**BLOC DE TEXTE**
-=-=-=-=-
Un bien beau bureau improvisé pour préparer les commandes à envoyer aux librairies françaises
Un bien beau bureau improvisé pour préparer les commandes à envoyer aux librairies françaises

 

S’il n’y a pas (trop) la barrière de la langue, ça doit quand même être différent de faire affaires avec quelqu’un dans un autre pays que le sien. As-tu rencontré des obstacles ?
En tant que jeune et que femme, je m’attendais à ce qu’on me prenne de haut et j’ai d’ailleurs senti un regard un peu paternaliste à des moments, mais c’était léger. Un regard qui changeait quand je montrais la revue et que les gens voyaient que notre projet était sérieux et solide. Par exemple, un distributeur que j’ai rencontré a vraiment été impressionné quand je lui ai dit qu’avec Émilie on se versait une rémunération. En fait, la majorité des éditeurs de bande dessinée indépendante en Europe sont bénévoles. Ce qui est absurde, parce qu’au final, le fait qu’on se rémunère ne change pas la qualité du produit, mais j’imagine qu’il s’est dit qu’on devait être bonnes au niveau de la gestion et de l’organisation de notre revue.

Les finances sont souvent un obstacle justement, dans les entreprises culturelles. As-tu pu bénéficier d’aides financières pour ce voyage ?
Il existe des subventions pour les OBNL qui veulent faire de la prospection dans le but de développer leur public à l’étranger. PLANCHES en a obtenu deux, une de la part du Conseil des Arts et des Lettres du Québec (CALQ), et une autre du Conseil des Arts du Canada (CAC). Je leur dis encore merci ! Ça a payé les frais de transport et l’acheminement de copies pour réapprovisionner la dizaine de librairies françaises qui vendent nos revues. Et puis j’ai la chance de connaître pas mal de personne fort sympathiques qui m’ont hébergée à droite à gauche, réduisant les coûts, et me permettant de rester aussi longtemps.
-=-=-=-=-
**TÂCHE**
Poursuivez l'entretien ci-dessus sur la revue PLANCHES et son voyage de prospection en France, en reprenant après sa dernière phrase.

**DONNÉES ENREGISTRÉES**
-=-=-=-=-
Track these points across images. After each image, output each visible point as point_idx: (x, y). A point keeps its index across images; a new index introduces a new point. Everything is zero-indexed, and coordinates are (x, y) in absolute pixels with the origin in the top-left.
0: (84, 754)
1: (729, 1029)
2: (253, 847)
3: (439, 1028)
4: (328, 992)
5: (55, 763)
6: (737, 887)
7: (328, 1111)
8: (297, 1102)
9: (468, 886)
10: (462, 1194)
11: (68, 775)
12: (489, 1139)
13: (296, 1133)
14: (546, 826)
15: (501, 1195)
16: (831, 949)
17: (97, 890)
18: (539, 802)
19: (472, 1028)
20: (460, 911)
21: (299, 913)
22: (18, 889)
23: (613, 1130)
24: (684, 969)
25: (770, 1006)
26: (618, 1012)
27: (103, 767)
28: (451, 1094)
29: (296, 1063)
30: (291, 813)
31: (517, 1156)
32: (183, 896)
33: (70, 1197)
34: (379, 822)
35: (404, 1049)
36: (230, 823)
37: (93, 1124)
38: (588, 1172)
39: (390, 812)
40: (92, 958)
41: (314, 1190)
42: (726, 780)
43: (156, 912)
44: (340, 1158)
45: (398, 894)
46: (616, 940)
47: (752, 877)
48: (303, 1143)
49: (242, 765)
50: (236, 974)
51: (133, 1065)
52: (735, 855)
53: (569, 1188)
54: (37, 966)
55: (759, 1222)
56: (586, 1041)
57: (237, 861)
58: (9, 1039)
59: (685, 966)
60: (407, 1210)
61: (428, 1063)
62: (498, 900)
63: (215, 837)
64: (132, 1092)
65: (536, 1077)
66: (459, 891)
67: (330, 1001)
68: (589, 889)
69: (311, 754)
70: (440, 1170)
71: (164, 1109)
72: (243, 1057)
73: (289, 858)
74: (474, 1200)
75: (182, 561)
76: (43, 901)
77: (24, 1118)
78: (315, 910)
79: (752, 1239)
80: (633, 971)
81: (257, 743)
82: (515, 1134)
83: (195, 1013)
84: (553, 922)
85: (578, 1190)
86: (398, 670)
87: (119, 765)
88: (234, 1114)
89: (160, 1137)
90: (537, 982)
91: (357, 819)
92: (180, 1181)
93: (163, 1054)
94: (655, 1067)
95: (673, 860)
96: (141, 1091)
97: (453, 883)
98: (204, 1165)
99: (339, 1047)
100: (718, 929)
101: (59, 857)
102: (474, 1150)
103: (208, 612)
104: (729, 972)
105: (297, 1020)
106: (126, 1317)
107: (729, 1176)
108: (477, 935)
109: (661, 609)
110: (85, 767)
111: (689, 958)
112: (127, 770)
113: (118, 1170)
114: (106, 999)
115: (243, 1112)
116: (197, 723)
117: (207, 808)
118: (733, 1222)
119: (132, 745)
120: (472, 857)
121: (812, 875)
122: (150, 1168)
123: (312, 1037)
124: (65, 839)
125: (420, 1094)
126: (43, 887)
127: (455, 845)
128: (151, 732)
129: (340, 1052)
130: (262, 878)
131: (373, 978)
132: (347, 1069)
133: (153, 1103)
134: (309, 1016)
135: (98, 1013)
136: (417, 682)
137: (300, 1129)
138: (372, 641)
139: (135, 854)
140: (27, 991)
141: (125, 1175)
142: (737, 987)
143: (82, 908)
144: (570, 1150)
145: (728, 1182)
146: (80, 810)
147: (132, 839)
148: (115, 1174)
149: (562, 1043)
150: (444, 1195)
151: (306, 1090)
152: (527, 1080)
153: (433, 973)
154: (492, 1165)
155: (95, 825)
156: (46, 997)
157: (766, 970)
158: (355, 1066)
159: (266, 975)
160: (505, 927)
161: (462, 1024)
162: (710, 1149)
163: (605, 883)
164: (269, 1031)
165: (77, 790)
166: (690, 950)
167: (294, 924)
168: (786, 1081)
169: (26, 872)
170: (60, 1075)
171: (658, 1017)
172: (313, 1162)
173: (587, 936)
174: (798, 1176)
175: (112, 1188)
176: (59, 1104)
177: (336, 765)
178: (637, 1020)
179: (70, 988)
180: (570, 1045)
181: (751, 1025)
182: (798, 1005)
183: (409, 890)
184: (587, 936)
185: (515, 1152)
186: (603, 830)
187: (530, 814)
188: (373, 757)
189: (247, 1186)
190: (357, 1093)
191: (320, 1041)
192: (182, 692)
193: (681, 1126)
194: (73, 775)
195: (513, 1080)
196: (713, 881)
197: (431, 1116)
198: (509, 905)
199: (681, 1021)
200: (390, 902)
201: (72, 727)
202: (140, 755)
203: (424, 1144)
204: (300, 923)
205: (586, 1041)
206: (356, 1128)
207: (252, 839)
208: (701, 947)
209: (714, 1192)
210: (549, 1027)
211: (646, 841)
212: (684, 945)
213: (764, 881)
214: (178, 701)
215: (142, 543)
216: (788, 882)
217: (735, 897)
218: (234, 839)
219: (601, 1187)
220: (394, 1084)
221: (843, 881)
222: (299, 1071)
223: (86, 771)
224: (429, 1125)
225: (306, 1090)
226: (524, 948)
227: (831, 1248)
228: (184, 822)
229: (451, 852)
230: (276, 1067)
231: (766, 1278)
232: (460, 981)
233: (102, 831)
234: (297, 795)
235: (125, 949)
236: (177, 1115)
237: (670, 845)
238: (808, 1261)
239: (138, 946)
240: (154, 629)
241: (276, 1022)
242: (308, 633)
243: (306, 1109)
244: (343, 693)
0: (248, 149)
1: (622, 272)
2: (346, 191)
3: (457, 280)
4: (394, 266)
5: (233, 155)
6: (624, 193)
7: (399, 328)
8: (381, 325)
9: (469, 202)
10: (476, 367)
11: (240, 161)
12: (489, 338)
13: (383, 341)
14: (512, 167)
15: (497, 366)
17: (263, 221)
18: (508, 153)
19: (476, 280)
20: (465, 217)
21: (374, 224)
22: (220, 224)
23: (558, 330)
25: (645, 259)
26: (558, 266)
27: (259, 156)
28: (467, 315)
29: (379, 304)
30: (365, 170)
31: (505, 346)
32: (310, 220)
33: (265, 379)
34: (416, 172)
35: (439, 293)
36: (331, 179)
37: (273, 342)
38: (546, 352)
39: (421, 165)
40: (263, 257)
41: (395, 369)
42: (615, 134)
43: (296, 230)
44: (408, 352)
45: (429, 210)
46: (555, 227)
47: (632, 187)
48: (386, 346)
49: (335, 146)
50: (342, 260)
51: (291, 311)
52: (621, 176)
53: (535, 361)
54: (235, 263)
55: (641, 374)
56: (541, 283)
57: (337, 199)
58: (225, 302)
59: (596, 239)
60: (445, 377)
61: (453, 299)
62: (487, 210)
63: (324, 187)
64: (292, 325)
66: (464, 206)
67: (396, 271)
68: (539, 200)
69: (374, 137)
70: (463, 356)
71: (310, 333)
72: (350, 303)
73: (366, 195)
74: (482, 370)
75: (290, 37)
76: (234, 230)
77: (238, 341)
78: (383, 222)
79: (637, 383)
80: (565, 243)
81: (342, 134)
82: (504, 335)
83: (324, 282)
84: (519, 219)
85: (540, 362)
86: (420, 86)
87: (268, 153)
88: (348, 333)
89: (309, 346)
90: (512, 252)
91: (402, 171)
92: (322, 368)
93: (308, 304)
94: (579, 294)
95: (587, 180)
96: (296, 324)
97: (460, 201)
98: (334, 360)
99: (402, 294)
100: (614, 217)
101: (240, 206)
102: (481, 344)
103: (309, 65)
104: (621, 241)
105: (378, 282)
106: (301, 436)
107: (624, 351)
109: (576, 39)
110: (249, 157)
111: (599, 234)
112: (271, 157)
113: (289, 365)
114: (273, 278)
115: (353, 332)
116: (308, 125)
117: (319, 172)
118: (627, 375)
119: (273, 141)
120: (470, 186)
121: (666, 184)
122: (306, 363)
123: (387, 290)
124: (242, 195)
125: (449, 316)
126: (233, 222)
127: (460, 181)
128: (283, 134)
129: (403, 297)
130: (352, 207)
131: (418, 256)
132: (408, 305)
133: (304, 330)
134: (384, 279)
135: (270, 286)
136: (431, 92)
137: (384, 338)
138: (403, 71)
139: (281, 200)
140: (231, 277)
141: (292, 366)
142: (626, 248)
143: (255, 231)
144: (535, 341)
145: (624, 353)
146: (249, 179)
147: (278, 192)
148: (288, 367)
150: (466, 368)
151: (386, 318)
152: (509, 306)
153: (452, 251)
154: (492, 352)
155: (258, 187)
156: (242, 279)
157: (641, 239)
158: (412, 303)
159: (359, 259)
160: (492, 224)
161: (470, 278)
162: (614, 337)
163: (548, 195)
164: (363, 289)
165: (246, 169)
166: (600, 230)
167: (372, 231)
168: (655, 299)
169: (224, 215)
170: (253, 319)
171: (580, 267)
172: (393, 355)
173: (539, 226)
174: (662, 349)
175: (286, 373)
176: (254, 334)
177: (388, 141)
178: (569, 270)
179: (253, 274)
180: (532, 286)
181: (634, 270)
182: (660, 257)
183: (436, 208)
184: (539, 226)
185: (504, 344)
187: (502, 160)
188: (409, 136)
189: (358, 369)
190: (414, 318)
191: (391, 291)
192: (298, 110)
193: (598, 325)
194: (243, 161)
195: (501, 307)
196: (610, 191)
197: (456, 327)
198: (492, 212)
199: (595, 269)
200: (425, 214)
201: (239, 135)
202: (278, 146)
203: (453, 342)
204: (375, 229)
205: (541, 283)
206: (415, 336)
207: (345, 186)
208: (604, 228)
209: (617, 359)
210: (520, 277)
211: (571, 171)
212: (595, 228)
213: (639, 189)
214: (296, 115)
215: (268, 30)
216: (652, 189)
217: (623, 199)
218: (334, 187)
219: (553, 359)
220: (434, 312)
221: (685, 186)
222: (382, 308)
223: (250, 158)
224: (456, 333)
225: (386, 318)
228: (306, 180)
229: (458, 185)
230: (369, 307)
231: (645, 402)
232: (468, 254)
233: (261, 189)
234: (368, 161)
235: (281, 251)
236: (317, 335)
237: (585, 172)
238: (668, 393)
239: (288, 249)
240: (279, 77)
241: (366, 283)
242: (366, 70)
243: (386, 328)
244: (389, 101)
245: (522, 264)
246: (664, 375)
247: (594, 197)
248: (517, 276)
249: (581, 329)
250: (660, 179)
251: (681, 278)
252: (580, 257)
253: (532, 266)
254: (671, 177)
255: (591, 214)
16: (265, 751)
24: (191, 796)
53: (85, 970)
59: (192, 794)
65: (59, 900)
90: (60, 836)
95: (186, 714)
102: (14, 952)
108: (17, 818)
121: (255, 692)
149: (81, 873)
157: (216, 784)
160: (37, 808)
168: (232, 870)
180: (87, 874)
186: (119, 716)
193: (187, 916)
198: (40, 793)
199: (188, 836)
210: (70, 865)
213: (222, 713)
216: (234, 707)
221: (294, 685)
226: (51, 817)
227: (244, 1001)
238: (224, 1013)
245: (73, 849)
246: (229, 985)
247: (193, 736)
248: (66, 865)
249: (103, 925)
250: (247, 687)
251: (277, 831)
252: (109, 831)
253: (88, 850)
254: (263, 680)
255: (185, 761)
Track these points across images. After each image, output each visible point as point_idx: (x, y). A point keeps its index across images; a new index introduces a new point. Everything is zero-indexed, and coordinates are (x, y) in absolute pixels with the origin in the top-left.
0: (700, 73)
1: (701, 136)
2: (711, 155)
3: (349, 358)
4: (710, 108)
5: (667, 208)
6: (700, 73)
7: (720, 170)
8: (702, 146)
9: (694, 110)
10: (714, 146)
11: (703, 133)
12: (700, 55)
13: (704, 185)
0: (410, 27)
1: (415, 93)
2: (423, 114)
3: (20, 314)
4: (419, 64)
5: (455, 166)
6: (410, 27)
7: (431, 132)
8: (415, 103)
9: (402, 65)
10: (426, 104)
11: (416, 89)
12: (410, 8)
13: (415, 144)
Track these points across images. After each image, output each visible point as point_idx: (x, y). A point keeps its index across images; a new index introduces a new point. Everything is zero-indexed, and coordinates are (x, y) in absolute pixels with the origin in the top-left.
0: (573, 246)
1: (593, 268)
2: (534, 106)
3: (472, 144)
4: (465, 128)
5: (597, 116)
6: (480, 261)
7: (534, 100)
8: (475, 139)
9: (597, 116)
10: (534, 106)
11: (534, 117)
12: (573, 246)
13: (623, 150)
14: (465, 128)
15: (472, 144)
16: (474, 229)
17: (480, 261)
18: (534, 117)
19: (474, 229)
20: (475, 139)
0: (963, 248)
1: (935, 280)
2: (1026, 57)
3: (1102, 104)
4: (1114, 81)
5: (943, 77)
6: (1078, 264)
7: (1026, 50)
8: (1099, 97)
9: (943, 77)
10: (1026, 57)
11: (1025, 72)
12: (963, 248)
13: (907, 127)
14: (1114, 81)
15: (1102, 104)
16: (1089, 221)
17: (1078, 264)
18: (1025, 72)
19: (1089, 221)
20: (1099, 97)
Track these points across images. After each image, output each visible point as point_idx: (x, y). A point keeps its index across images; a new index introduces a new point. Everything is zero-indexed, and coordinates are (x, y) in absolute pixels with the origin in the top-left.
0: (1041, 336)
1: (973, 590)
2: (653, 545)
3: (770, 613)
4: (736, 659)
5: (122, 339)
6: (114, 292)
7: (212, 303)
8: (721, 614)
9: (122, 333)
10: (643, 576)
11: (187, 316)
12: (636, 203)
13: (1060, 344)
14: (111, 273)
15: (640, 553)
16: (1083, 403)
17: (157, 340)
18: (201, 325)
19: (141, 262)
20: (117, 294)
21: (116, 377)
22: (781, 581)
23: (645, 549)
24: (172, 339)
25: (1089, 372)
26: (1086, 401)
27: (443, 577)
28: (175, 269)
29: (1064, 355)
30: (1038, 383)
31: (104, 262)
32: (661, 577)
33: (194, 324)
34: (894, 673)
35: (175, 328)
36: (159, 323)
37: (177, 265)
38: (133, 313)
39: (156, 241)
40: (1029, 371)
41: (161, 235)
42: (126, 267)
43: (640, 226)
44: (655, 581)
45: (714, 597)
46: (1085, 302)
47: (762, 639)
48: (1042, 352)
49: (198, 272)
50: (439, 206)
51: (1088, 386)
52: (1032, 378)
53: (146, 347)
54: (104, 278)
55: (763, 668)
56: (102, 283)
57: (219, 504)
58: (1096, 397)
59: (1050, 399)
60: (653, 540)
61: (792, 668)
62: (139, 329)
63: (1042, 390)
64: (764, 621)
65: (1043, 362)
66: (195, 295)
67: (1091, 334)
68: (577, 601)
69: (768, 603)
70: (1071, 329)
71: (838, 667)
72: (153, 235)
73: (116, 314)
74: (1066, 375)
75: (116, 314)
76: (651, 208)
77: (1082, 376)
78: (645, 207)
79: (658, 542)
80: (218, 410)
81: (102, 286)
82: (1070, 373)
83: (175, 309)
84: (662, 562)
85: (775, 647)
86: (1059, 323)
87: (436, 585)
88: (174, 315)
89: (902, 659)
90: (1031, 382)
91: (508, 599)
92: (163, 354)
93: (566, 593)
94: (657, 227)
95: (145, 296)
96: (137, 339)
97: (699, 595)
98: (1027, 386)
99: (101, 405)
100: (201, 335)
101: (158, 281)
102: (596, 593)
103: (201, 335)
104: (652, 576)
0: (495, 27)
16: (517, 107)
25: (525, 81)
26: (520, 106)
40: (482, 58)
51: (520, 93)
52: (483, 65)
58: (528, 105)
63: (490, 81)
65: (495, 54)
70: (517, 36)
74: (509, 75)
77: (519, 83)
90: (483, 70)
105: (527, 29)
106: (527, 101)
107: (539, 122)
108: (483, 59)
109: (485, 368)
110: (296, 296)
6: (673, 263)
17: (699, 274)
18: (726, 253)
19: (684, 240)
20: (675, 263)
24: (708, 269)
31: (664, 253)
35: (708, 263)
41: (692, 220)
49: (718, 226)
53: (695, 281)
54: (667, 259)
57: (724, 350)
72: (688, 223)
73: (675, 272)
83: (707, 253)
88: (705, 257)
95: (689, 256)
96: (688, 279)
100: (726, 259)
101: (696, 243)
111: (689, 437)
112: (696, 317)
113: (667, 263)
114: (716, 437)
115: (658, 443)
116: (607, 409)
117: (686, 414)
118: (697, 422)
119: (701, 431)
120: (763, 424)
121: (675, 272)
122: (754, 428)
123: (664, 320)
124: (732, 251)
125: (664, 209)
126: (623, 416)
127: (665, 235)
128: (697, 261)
-=-=-=-=-
**RÉPONSE**
 

Logo_CALQ

 Logo_CAC

 

 

Pour finir, as-tu une astuce à donner à des jeunes entrepreneur.e.s qui, comme toi, voudraient partir prospecter à l’étranger ?
Comme je continuais de travailler sur mes dossiers, entre les périodes de rendez-vous, il fallait qu’on s’organise pour travailler à distance, avec Émilie. Bien sûr, on se parlait souvent au téléphone, mais on a aussi commencé à utiliser Asana, une plateforme qui nous permettait à chacune de voir l’avancement du travail de l’autre, tout en étant à distance. Ça sépare les dossiers, ça classifie et clarifie nos communications, c’est vraiment super. On continue à l’utiliser même maintenant que je suis de retour à Montréal. Cet outil nous a vraiment permis d’améliorer notre auto-gestion et donc, étonnamment, on travaille beaucoup mieux depuis que je suis partie !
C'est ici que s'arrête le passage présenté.